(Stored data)
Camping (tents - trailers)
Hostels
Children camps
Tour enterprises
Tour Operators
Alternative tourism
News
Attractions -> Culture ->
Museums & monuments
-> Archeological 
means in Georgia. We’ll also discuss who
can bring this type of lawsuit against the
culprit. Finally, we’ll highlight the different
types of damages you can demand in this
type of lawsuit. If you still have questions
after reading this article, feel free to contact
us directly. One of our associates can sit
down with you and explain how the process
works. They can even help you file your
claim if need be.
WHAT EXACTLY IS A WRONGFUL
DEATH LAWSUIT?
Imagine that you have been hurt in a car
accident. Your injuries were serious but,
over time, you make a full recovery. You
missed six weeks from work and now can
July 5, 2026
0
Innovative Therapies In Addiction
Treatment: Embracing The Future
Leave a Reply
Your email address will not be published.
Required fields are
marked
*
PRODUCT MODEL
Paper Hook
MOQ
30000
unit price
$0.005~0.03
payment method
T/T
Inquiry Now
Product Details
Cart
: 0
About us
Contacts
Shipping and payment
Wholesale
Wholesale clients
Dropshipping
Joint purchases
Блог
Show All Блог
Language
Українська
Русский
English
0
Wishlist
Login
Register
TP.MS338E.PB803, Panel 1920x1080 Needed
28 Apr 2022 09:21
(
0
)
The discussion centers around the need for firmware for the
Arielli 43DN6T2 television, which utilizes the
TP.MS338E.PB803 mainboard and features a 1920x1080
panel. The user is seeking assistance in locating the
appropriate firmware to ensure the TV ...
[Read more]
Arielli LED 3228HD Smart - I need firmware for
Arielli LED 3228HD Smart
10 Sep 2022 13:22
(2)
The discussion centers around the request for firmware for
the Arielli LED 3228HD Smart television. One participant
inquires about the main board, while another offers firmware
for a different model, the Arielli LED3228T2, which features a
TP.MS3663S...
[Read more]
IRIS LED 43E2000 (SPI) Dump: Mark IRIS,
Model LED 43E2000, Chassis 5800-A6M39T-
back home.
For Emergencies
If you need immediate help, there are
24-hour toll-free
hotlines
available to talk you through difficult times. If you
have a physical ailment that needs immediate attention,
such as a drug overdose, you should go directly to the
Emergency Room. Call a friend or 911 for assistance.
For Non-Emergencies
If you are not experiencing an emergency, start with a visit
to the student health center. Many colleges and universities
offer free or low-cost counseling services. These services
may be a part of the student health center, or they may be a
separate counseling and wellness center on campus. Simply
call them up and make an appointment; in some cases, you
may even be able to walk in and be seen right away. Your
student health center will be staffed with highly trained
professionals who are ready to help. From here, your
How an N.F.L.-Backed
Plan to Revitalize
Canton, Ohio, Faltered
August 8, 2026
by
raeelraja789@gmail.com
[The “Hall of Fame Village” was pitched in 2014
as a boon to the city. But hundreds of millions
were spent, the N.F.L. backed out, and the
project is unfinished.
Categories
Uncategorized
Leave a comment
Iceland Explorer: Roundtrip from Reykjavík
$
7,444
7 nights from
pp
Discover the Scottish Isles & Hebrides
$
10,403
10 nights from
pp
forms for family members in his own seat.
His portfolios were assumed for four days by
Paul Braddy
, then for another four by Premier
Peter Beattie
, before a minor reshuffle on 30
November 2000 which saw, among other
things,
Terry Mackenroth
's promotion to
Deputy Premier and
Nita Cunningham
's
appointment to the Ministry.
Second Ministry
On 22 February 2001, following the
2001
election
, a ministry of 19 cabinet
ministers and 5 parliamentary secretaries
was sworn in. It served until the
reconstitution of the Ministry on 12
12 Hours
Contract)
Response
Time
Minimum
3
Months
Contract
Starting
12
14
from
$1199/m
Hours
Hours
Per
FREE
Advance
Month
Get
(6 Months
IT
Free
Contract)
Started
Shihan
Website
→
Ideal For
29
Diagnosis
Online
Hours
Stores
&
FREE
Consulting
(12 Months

# WHAT THE TASK REQUIRES:
Read through the entries and copy every line that includes "directly".

# REPLY:
us directly. One of our associates can sit
such as a drug overdose, you should go directly to the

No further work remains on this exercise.